**YOUR OBJECTIVE**
Once you find the line with "pyautogui.press('Left')" in the entries below, print it and each line after it up to and including the line with "pyautogui.moveTo(603, 245); pyautogui.dragTo(569, 228)", exactly, without pictures.

**SOURCE RECORDS**

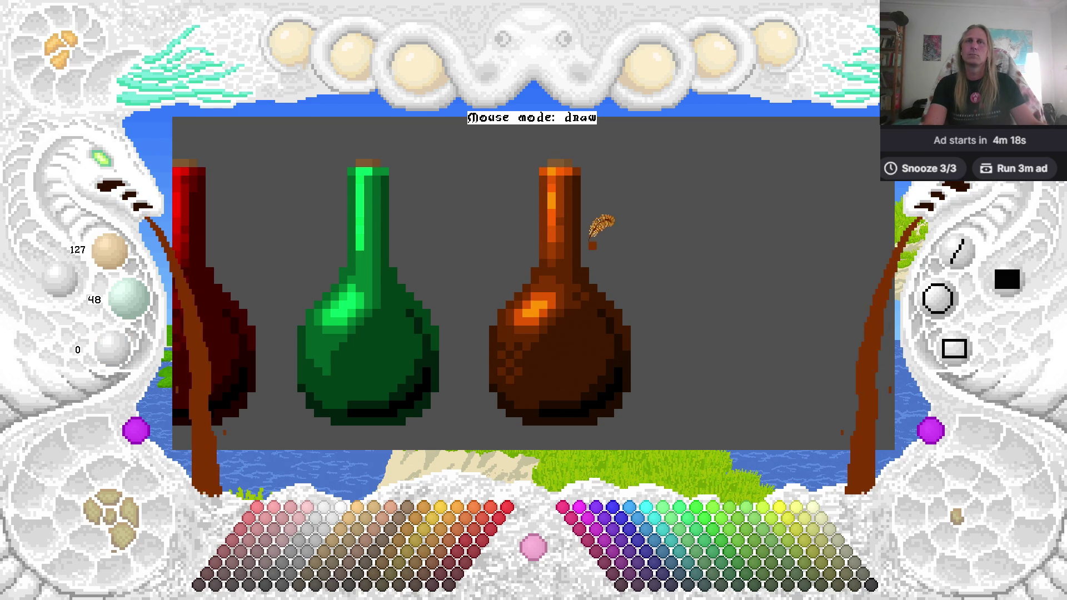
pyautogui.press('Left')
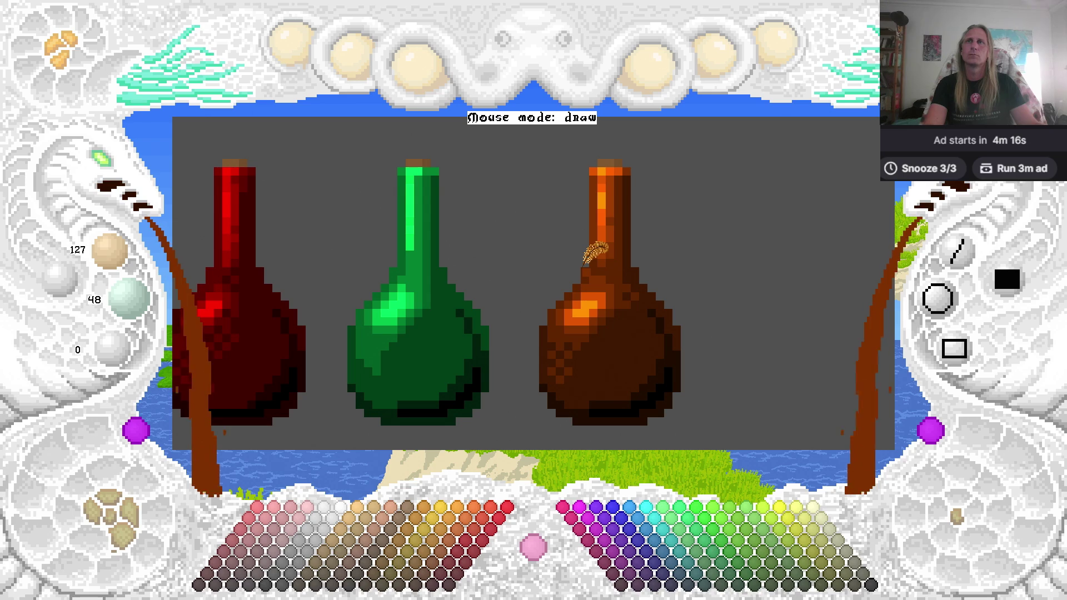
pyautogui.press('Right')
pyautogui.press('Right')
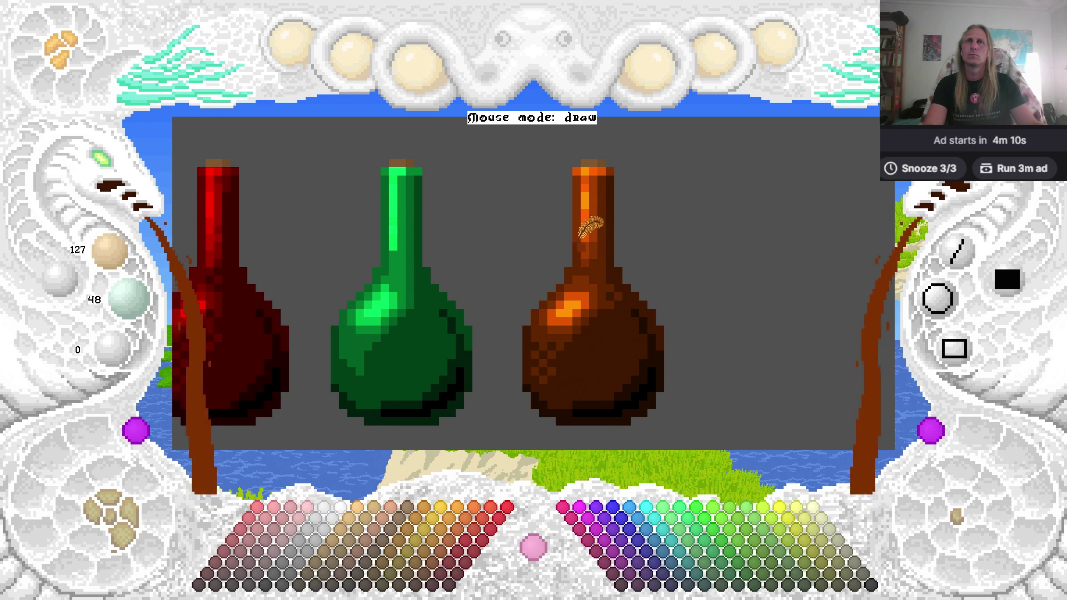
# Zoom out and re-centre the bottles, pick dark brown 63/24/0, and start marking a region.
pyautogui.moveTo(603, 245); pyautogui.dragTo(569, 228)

* * *

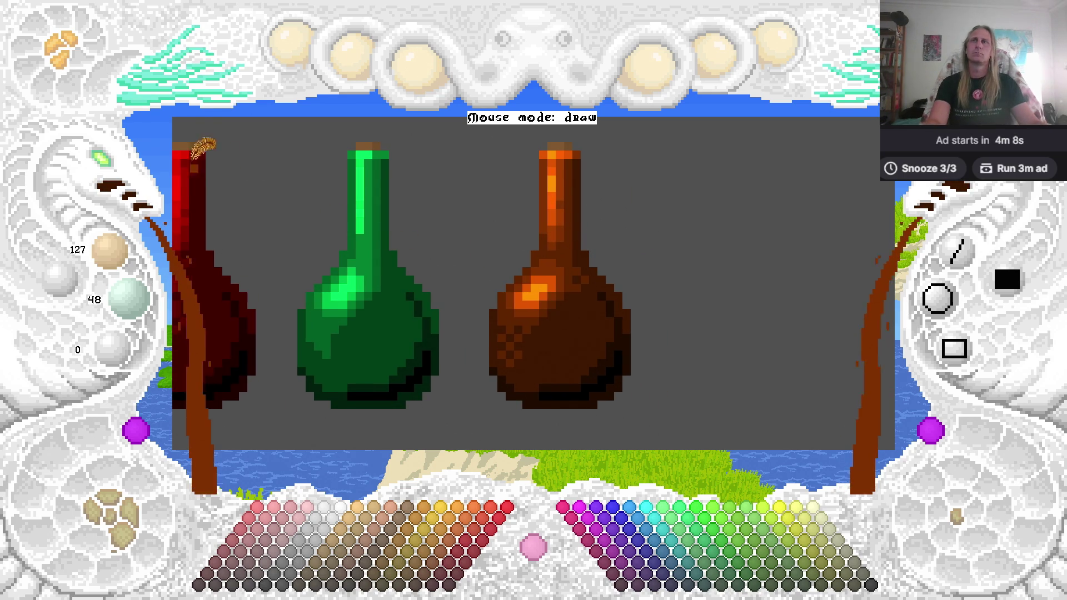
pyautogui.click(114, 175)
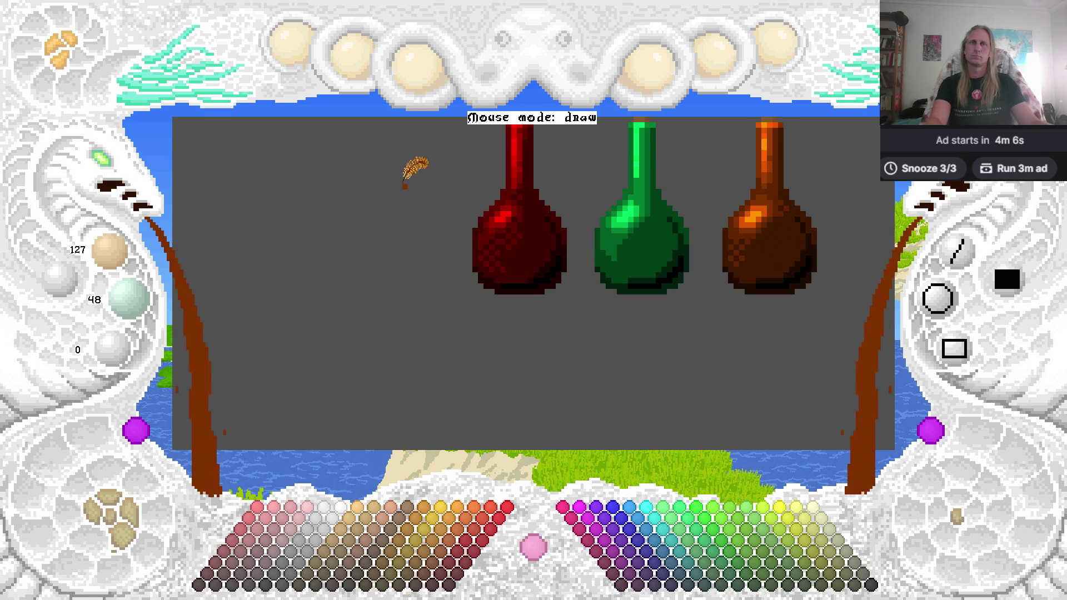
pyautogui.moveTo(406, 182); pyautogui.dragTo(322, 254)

* * *

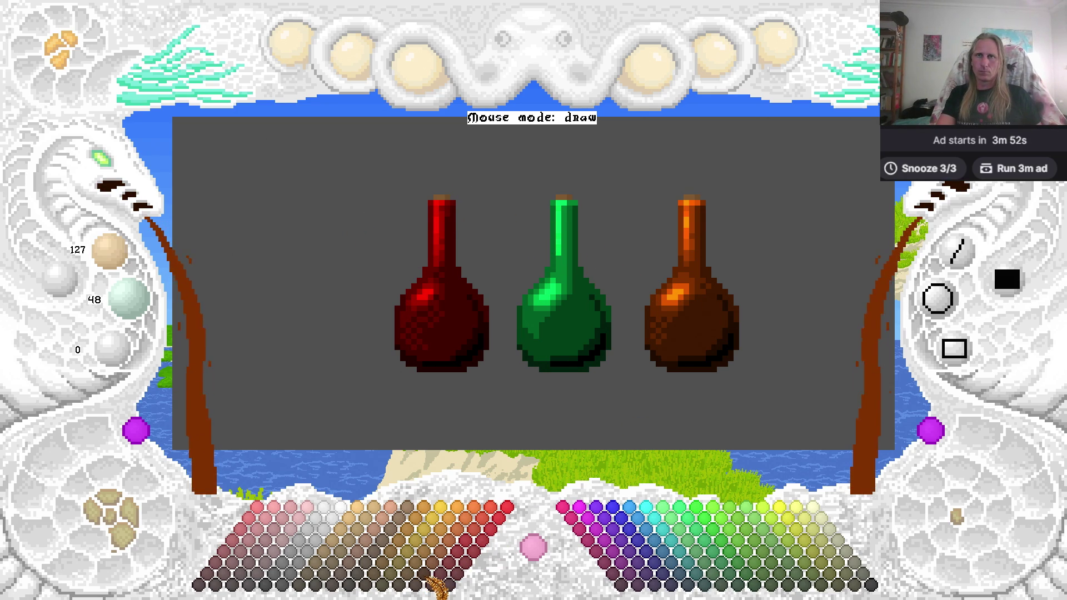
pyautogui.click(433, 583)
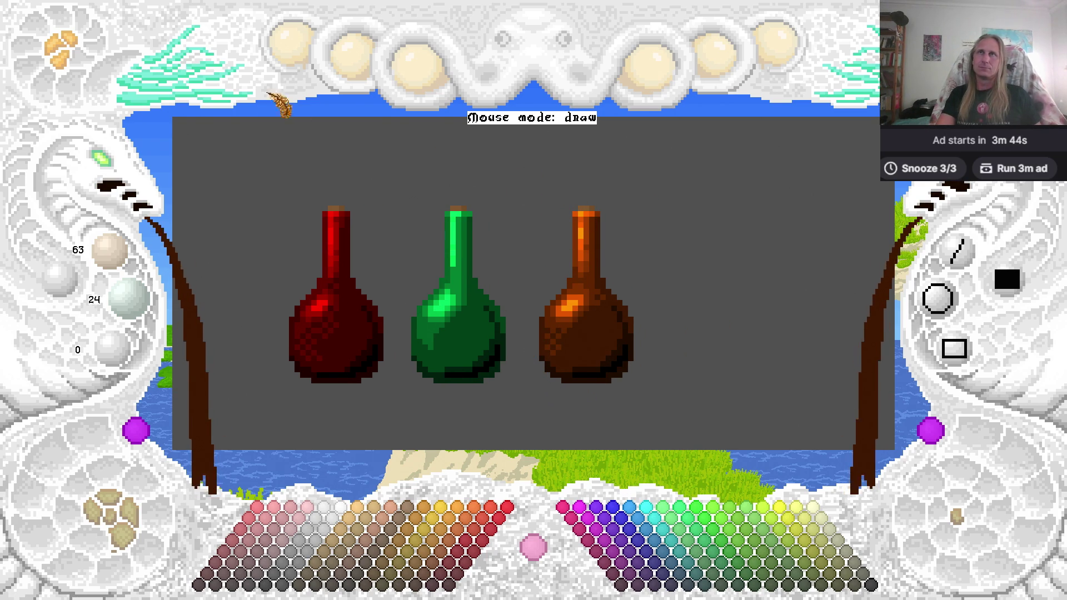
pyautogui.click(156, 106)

**YOUR RESPONSE**
pyautogui.press('Left')
pyautogui.press('Right')
pyautogui.press('Right')
# Zoom out and re-centre the bottles, pick dark brown 63/24/0, and start marking a region.
pyautogui.moveTo(603, 245); pyautogui.dragTo(569, 228)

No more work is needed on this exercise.